Libyan football referee (born 1990)

Mutaz Ibrahim (born 7 March 1990) is a Libyan football referee, who has been a FIFA-listed international referee since 2019.

== Career ==
At club level, Ibrahim oversaw the 2023 CAF Champions League final first leg between Al Ahly SC (Egypt) and Wydad AC (Morocco) in Cairo. Ibrahim refereed the 2024 CAF Super Cup in September 2024, at the Kingdom Arena, in Riyadh, Saudi Arabia. The game was played between Egyptian teams Al Ahly SC and Zamalek SC, with a Zamalek victory on penalties.

In national team competitions, Ibrahim was selected as Libya's representative for the 2023 FIFA U-17 World Cup in Indonesia, where he refereed two group-stage matches: Group E's France v. South Korea, and the Group F's victory of Venezuela over New Zealand.

The next year, Ibrahim was chosen for the 2023 Africa Cup of Nations in the Ivory Coast, where he oversaw four matches: two group-stage ones, one round-of-16 match (Mali v. Burkina Faso), and a semifinal between the locals and DR Congo. In 2023, Ibrahim led matches at the African Nations Championship in Algeria.

Other international tournaments for Ibrahim were the 2021 U-20 Africa Cup of Nations in Mauritania and games of the CAF qualification for the 2022 FIFA World Cup and the 2026 FIFA World Cup.

In 2024, Ibrahim was chosen as CAF Men's Referee of the Year.
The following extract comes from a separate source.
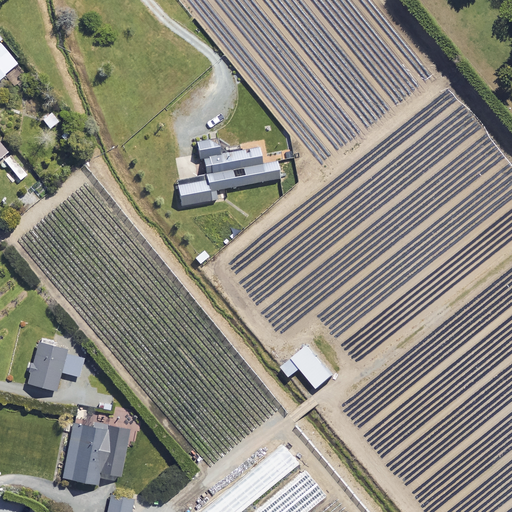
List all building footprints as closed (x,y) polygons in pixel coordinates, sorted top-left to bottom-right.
[(0,80),(18,66),(0,45),(0,44),(0,80)] [(59,124),(52,114),(43,120),(49,130),(59,124)] [(227,189),(280,180),(277,162),(292,159),(290,150),(260,155),(259,147),(221,154),(217,134),(192,138),(195,153),(180,156),(173,157),(182,207),(217,200),(215,191),(227,189)] [(27,175),(11,155),(4,160),(20,181),(27,175)] [(67,351),(39,344),(29,385),(56,392),(61,373),(79,378),(84,360),(66,356),(67,351)] [(334,377),(309,347),(283,368),(291,378),(302,369),(318,389),(334,377)] [(88,409),(78,407),(77,419),(86,421),(88,409)] [(91,429),(73,425),(63,479),(98,485),(100,473),(121,477),(129,431),(92,424),(91,429)] [(240,511),(298,464),(281,444),(199,511),(240,511)] [(303,511),(325,495),(305,471),(255,511),(303,511)] [(107,511),(131,511),(133,500),(110,496),(107,511)]
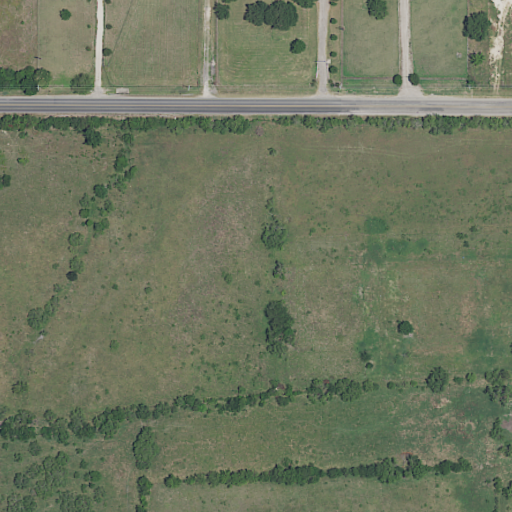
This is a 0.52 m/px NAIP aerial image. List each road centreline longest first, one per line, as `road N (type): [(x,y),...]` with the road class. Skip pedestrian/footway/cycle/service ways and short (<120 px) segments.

Among his most recent tournaments was the 2025 FIFA Club World Cup in the United States, serving as a reserve referee. He served as VAR official at the Group C match between Bayern Munich and Auckland City FC (which ended 10–0 for the Germans), and at the Group H game between Mexican team Pachuca and Austrians Red Bull Salzburg, ended in a victory 2–1 for the Europeans.